=== Begin Enclosure ===

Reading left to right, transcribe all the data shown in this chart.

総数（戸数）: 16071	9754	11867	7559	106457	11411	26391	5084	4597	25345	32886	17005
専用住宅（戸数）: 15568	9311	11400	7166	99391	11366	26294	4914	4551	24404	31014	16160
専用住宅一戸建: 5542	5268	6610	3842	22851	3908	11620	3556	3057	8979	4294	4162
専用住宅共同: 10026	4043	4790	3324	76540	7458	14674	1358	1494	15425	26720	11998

=== End Enclosure ===

**What you are asked to do**: Recast the listing above as a JSON array of strings, with each non-blank line as its own string and blank lines excluded.

**Exercise output**:
[
  "Reading left to right, transcribe all the data shown in this chart.",
  "総数（戸数）: 16071\t9754\t11867\t7559\t106457\t11411\t26391\t5084\t4597\t25345\t32886\t17005",
  "専用住宅（戸数）: 15568\t9311\t11400\t7166\t99391\t11366\t26294\t4914\t4551\t24404\t31014\t16160",
  "専用住宅一戸建: 5542\t5268\t6610\t3842\t22851\t3908\t11620\t3556\t3057\t8979\t4294\t4162",
  "専用住宅共同: 10026\t4043\t4790\t3324\t76540\t7458\t14674\t1358\t1494\t15425\t26720\t11998"
]